— Problem details —
From the data below, repeat exactly the lines from the line with "الحزمة الاجتماعية الرئاسية 2026.. قراءة في" to the line with "أقرأ المزيد", both included.

— Data provided —
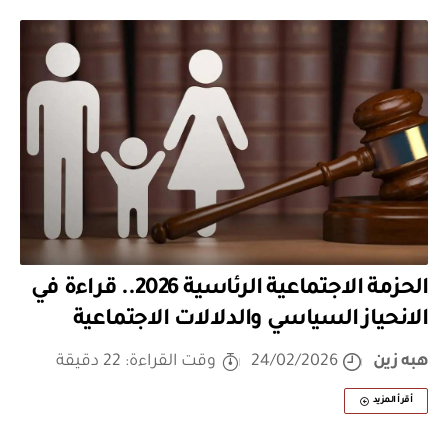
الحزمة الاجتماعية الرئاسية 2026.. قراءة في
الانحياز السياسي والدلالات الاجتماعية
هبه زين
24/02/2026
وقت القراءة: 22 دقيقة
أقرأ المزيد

==

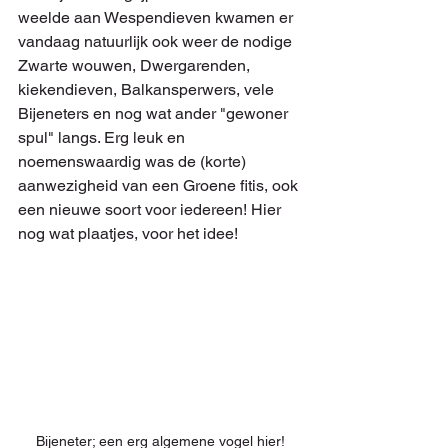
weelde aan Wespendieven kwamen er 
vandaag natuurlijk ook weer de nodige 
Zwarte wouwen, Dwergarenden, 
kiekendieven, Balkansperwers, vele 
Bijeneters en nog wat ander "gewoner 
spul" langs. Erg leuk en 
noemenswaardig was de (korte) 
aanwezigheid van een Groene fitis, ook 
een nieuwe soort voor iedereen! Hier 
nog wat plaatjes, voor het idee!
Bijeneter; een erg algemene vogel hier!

— Response to this task —
الحزمة الاجتماعية الرئاسية 2026.. قراءة في
الانحياز السياسي والدلالات الاجتماعية
هبه زين
24/02/2026
وقت القراءة: 22 دقيقة
أقرأ المزيد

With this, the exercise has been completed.